Mulch Fire Safety
Mulch is combustible and can catch fire easily when smoking materials are discarded in it. Hundreds of fires start this way each year involving mulch. Learn to prevent mulch fires!
Homeowners may want to follow these safe practices.
Tips for Landscapers, Property Managers, and Homeowners, Building Owners:
• Provide a minimum of an 18-inch clearance between landscape mulch beds and combustible building materials, such as wood, vinyl siding and decks.
• Use non-combustible mulch such as rock or pea stone around gas meters and combustible portions of the structure.
• Provide proper receptacles for smoking materials at all entrances to public buildings and in designated smoking areas.
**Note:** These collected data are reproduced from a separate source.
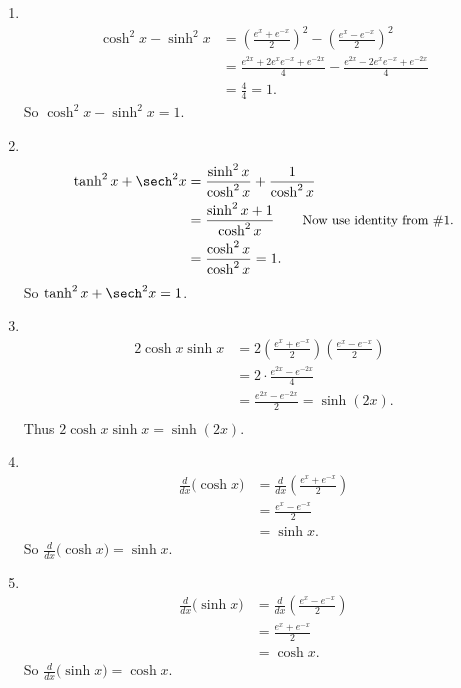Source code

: {\begin{enumerate}
\item \mbox{}\\[-3\baselineskip]
\begin{align*}
 \cosh^2x-\sinh^2x
 &= \left(\frac{e^x+e^{-x}}2\right)^2 -\left(\frac{e^x-e^{-x}}2\right)^2\\
 &= \frac{e^{2x}+2e^xe^{-x} + e^{-2x}}4 - \frac{e^{2x}-2e^xe^{-x} + e^{-2x}}4\\
 &= \frac44=1.
\end{align*}
So $\cosh^2 x-\sinh^2x=1$.

\item	\mbox{}\\[-3\baselineskip]
\begin{align*}
 \tanh^2 x+\sech^2 x
 &=\frac{\sinh^2x}{\cosh^2 x} + \frac{1}{\cosh^2 x} \\
 &= \frac{\sinh^2x+1}{\cosh^2 x}\qquad \text{\small Now use identity from \#1.}\\
 &= \frac{\cosh^2 x}{\cosh^2 x} = 1.
\end{align*}
So $\tanh^2 x+\sech^2 x=1$.

\item \mbox{}\\[-3\baselineskip]
\begin{align*}
	2\cosh x\sinh x
	&= 2\left(\frac{e^x+e^{-x}}2\right)\left(\frac{e^x-e^{-x}}2\right) \\
	&= 2 \cdot\frac{e^{2x} - e^{-2x}}4\\
	&= \frac{e^{2x} - e^{-2x}}2 = \sinh (2x).\\
\end{align*}
Thus $2\cosh x\sinh x = \sinh (2x)$.

\item \mbox{}\\[-3\baselineskip]
\begin{align*}
	\frac{d}{dx}\big(\cosh x\big)
	&= \frac{d}{dx}\left(\frac{e^x+e^{-x}}2\right) \\
	&= \frac{e^x-e^{-x}}2\\
	&= \sinh x.
\end{align*}
So $\frac{d}{dx}\big(\cosh x\big) = \sinh x.$
	
\item  \mbox{}\\[-3\baselineskip]
\begin{align*}
	\frac{d}{dx}\big(\sinh x\big)
	&= \frac{d}{dx}\left(\frac{e^x-e^{-x}}2\right) \\
	&= \frac{e^x+e^{-x}}2\\
	&= \cosh x.
\end{align*}
So $\frac{d}{dx}\big(\sinh x\big) = \cosh x.$


\end{enumerate}}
Place them at least 18" away from the building, do not mulch in these areas and remember to regularly empty smoking receptacles.
• Grounds and maintenance personnel should be aware when conditions are favorable for mulch fires and increase surveillance of mulch beds.
• Keep mulch beds moist when possible.
Report Mulch Fires
If you see anything smoking in a landscape bed, put it out if you can and report it. If the burning material is not thoroughly wet or removed it can re-ignite.
How Mulch Fires Start.
Care must be taken to prevent mulch fires.
In many mulch fires, the smoldering mulch tunnels under the surface and then breaks out into open flame.
Mulch that is piled too deeply, more than a few inches, can build up heat and spontaneously catch fire.
Mulch fires start more readily when the weather is hot and it has been dry for an extended time.
Factors such as below-average rainfall, dry conditions, warm temperatures, and high winds increase the risk of mulch fires.